High-lift devices are crucial components in aircraft design, particularly for improving performance during takeoff and landing. Slat and Flap Effects significantly enhance lift generation while managing drag by manipulating the airflow around the wing. This study explores the aerodynamic performance of an airfoil under three configurations: clean airfoil, airfoil with slat at 5 degrees, and airfoil with both slat and flap at 16 degrees.

The primary objective is to analyze the effect of these high-lift devices on the lift-to-drag ratio (Cl/Cd) of the airfoil at a freestream velocity of 76.9175 m/s when the angle of attack is 8.53 degrees. This research aims to quantify the improvements in aerodynamic efficiency achieved through the strategic implementation of slats and flaps, providing valuable insights for aircraft designers and aerodynamicists. The CFD simulations were conducted using ANSYS Fluent software. The geometry was designed in ANSYS Design Modeler and meshed using ANSYS Meshing software, resulting in a high-fidelity mesh of approximately 5 million elements for each case.

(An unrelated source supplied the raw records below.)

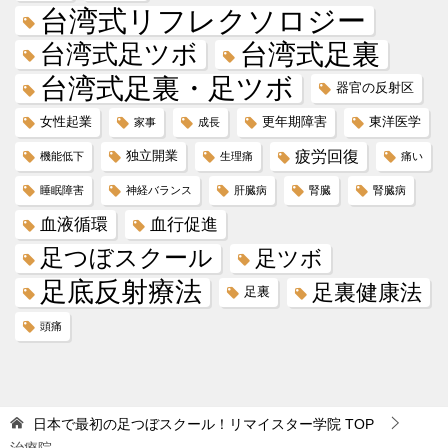
台湾式リフレクソロジー
台湾式足ツボ
台湾式足裏
台湾式足裏・足ツボ
器官の反射区
女性起業
更年期障害
東洋医学
家事
成長
疲労回復
独立開業
機能低下
生理痛
痛い
睡眠障害
神経バランス
肝臓病
腎臓
腎臓病
血液循環
血行促進
足つぼスクール
足ツボ
足底反射療法
足裏健康法
足裏
頭痛
日本で最初の足つぼスクール！リマイスター学院
TOP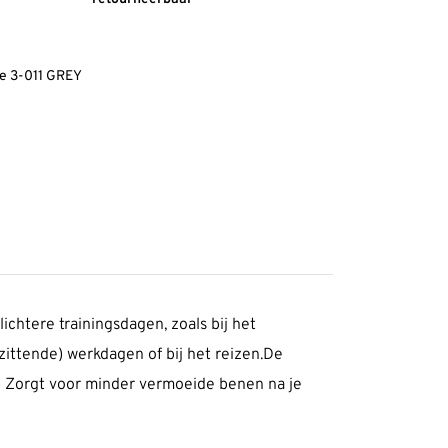
e 3-011 GREY
htere trainingsdagen, zoals bij het
 zittende) werkdagen of bij het reizen.De
n- Zorgt voor minder vermoeide benen na je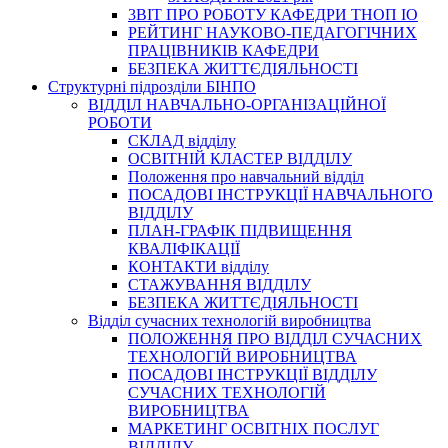
3BIT ПРО РОБОТУ КАФЕДРИ ТНОП ІО
РЕЙТИНГ НАУКОВО-ПЕДАГОГІЧНИХ
ПРАЦІВНИКІВ КАФЕДРИ
БЕЗПЕКА ЖИТТЄДІЯЛЬНОСТІ
Структурні підрозділи БІНПО
ВІДДІЛ НАВЧАЛЬНО-ОРГАНІЗАЦІЙНОЇ
РОБОТИ
СКЛАД відділу
ОСВІТНІЙ КЛАСТЕР ВІДДІЛУ
Положення про навчальний вiддiл
ПОСАДОВІ ІНСТРУКЦІЇ НАВЧАЛЬНОГО
ВІДДІЛУ
ПЛАН-ГРАФІК ПІДВИЩЕННЯ
КВАЛІФІКАЦІЇ
КОНТАКТИ відділу
СТАЖУВАННЯ ВІДДІЛУ
БЕЗПЕКА ЖИТТЄДІЯЛЬНОСТІ
Відділ сучасних технологій виробництва
ПОЛОЖЕННЯ ПРО ВІДДІЛ СУЧАСНИХ
ТЕХНОЛОГІЙ ВИРОБНИЦТВА
ПОСАДОВІ ІНСТРУКЦІЇ ВІДДІЛУ
СУЧАСНИХ ТЕХНОЛОГІЙ
ВИРОБНИЦТВА
МАРКЕТИНГ ОСВІТНІХ ПОСЛУГ
ВІДДІЛУ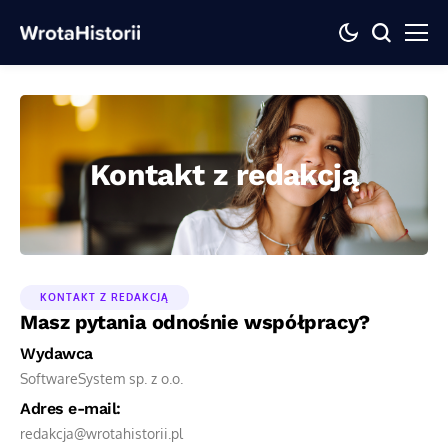
Kontakt z redakcją
KONTAKT Z REDAKCJĄ
Masz pytania odnośnie współpracy?
Wydawca
SoftwareSystem sp. z o.o.
Adres e-mail:
redakcja@wrotahistorii.pl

The density-based solver is employed to account for compressibility effects at the given freestream velocity.

A steady-state solution approach was adopted for all three configurations, with the angle of attack set at 8.53 degrees to simulate realistic flight conditions.

The simulations were performed using the Spalart-Allmaras turbulence model, which is suitable for external aerodynamics.

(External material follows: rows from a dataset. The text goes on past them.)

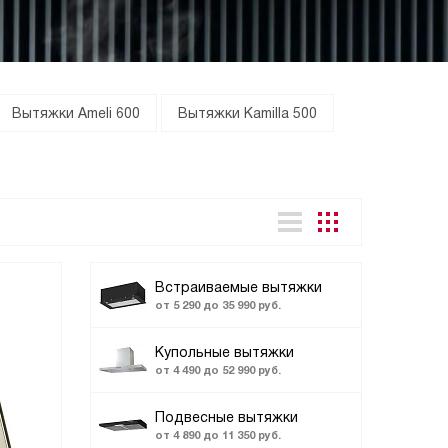
Вытяжки Ameli 600
Вытяжки Kamilla 500
Встраиваемые вытяжки
от 5 290 до 35 990 руб.
Купольные вытяжки
от 4 490 до 52 990 руб.
Подвесные вытяжки
от 4 890 до 11 350 руб.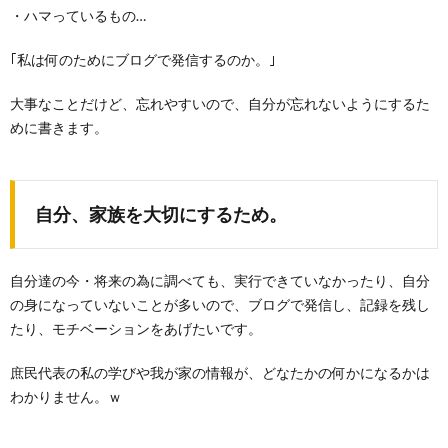
・ハマっているもの…
｢私は何のためにブログで発信するのか。｣
大事なことだけど、忘れやすいので、自分が忘れないようにするた
めに書きます。
自分、家族を大切にするため。
自分達の今・将来の為に調べても、実行できていなかったり、自分
の身になっていないことが多いので、ブログで発信し、記録を残し
たり、モチベーションをあげたいです。
庶民代表の私の学びや我が家の情報が、どなたかの何かになるかは
わかりません。ｗ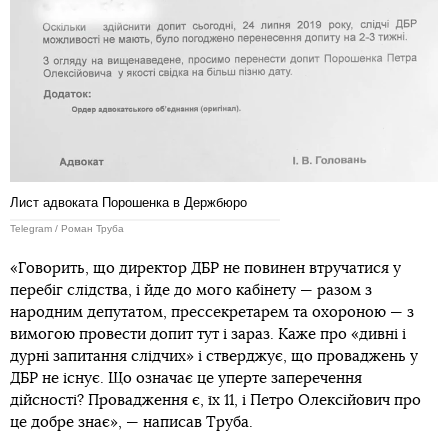
Лист адвоката Порошенка в Держбюро
Telegram / Роман Труба
«Говорить, що директор ДБР не повинен втручатися у
перебіг слідства, і йде до мого кабінету — разом з
народним депутатом, прессекретарем та охороною — з
вимогою провести допит тут і зараз. Каже про «дивні і
дурні запитання слідчих» і стверджує, що проваджень у
ДБР не існує. Що означає це уперте заперечення
дійсності? Провадження є, їх 11, і Петро Олексійович про
це добре знає», — написав Труба.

The CFD simulations reveal significant changes in the airfoil’s aerodynamic performance across the three configurations:

In the case of Clean Airfoil, Cd: 0.52486743, Cl: 0.720594615, Cl/Cd: 1.372907852. The velocity contour shows a typical airfoil flow pattern with acceleration over the upper surface and a small wake region at the trailing edge. The pressure contour indicates a classic pressure distribution with lower pressure on the upper surface, contributing to lift generation.

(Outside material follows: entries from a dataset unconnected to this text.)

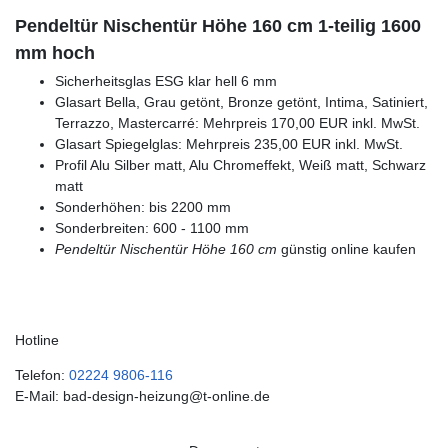
Pendeltür Nischentür Höhe 160 cm 1-teilig 1600
mm hoch
Sicherheitsglas ESG klar hell 6 mm
Glasart Bella, Grau getönt, Bronze getönt, Intima, Satiniert,
Terrazzo, Mastercarré: Mehrpreis 170,00 EUR inkl. MwSt.
Glasart Spiegelglas: Mehrpreis 235,00 EUR inkl. MwSt.
Profil Alu Silber matt, Alu Chromeffekt, Weiß matt, Schwarz
matt
Sonderhöhen: bis 2200 mm
Sonderbreiten: 600 - 1100 mm
Pendeltür Nischentür Höhe 160 cm
günstig online kaufen
Hotline
Telefon:
02224 9806-116
E-Mail: bad-design-heizung@t-online.de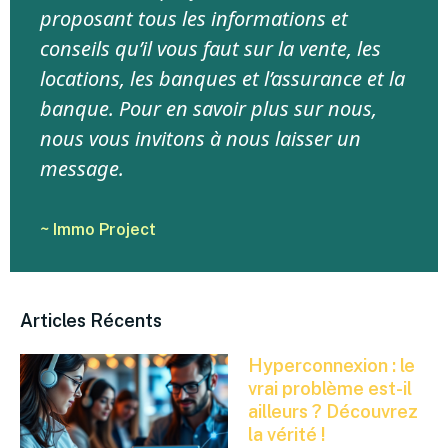
proposant tous les informations et
conseils qu’il vous faut sur la vente, les
locations, les banques et l’assurance et la
banque. Pour en savoir plus sur nous,
nous vous invitons à nous laisser un
message.
~ Immo Project
Articles Récents
Hyperconnexion : le
vrai problème est-il
ailleurs ? Découvrez
la vérité !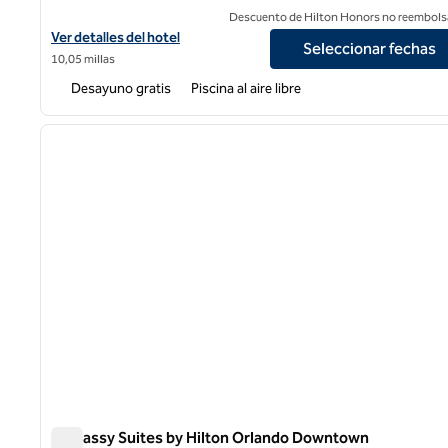
Descuento de Hilton Honors no reembols
Ver detalles del hotel Embassy Suites by Hilton Orlando Airport
Ver detalles del hotel
Seleccionar fechas
10,05 millas
Desayuno gratis
Piscina al aire libre
1
imagen anterior
1 de 12
Embassy Suites by Hilton Orlando Downtown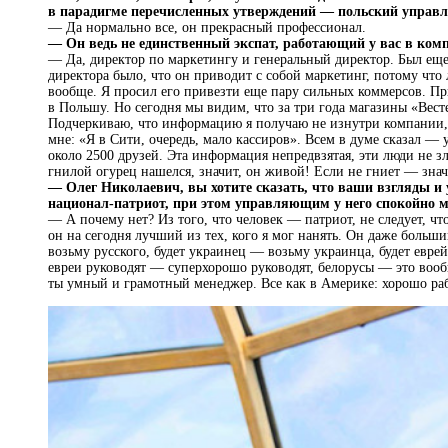
в парадигме перечисленных утверждений — польский управл
— Да нормально все, он прекрасный профессионал.
— Он ведь не единственный экспат, работающий у вас в ком
— Да, директор по маркетингу и генеральный директор. Был ещ
директора было, что он приводит с собой маркетинг, потому что
вообще. Я просил его привезти еще пару сильных коммерсов. Пр
в Польшу. Но сегодня мы видим, что за три года магазины «Вес
Подчеркиваю, что информацию я получаю не изнутри компании, 
мне: «Я в Сити, очередь, мало кассиров». Всем в думе сказал —
около 2500 друзей. Эта информация непредвзятая, эти люди не з
гнилой огурец нашелся, значит, он живой! Если не гниет — знач
— Олег Николаевич, вы хотите сказать, что ваши взгляды и 
национал-патриот, при этом управляющим у него спокойно 
— А почему нет? Из того, что человек — патриот, не следует, 
он на сегодня лучший из тех, кого я мог нанять. Он даже больш
возьму русского, будет украинец — возьму украинца, будет евре
евреи руководят — суперхорошо руководят, белорусы — это вооб
ты умный и грамотный менеджер. Все как в Америке: хорошо раб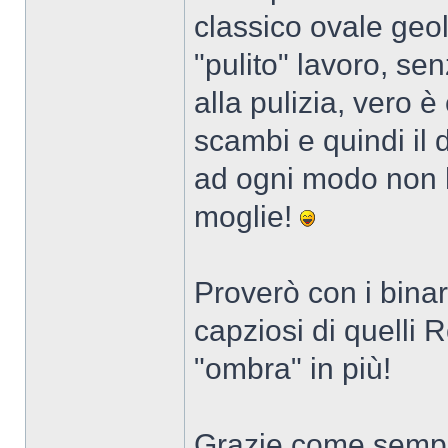
classico ovale geo
"pulito" lavoro, se
alla pulizia, vero è
scambi e quindi il 
ad ogni modo non 
moglie!
Proverò con i bina
capziosi di quelli 
"ombra" in più!
Grazie come sempr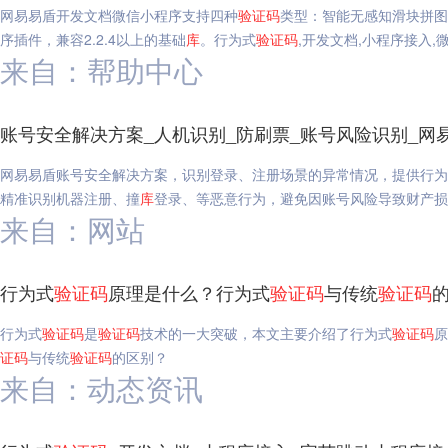
网易易盾开发文档微信小程序支持四种
验证码
类型：智能无感知滑块拼图
序插件，兼容2.2.4以上的基础
库
。行为式
验证码
,开发文档,小程序接入,
来自：帮助中心
账号安全解决方案_人机识别_防刷票_账号风险识别_网
网易易盾账号安全解决方案，识别登录、注册场景的异常情况，提供行为
精准识别机器注册、撞
库
登录、等恶意行为，避免因账号风险导致财产损
来自：网站
行为式
验证码
原理是什么？行为式
验证码
与传统
验证码
行为式
验证码
是
验证码
技术的一大突破，本文主要介绍了行为式
验证码
原
证码
与传统
验证码
的区别？
来自：动态资讯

For the Airfoil with Slat (5° angle): Cd: 0.492208478, Cl: 0.690817524, Cl/Cd: 1.403505941. The addition of the slat creates a slot between the slat and the main airfoil body. This slot accelerates the flow, energizing the boundary layer over the main airfoil. This effect delays flow separation, allowing the airfoil to operate at higher angles of attack. The slight increase in Cl/Cd ratio demonstrates the slat’s effectiveness in improving overall aerodynamic efficiency.

Finally, regarding the Airfoil with Slat and Flap: Cd: 0.295331857, Cl: 0.982996024, Cl/Cd: 3.328445608. The most dramatic improvement is observed in this configuration. The pressure contour shows a significant increase in the pressure difference between the upper and lower surfaces, especially near the leading edge and over the flap. This increased pressure difference is the primary reason for the substantial lift increase.

Cd Cl Cl/Cd
Clear Airfoil 0.52486743 0.720594615 1.372907852
with Slat 0.492208478 0.690817524 1.403505941
with Slat & Flap 0.295331857 0.982996024 3.328445608

The slat continues to energize the flow over the main airfoil, while the flap effectively increases the camber and surface area of the airfoil. This combination not only increases lift but also significantly reduces drag, as evidenced by the lower Cd value.

The dramatic increase in the Cl/Cd ratio (from 1.37 to 3.33) underscores the synergistic effect of combining both high-lift devices. The slat manages the leading-edge flow, preventing early separation, while the flap increases the effective camber and redirects the flow downwards, augmenting lift generation.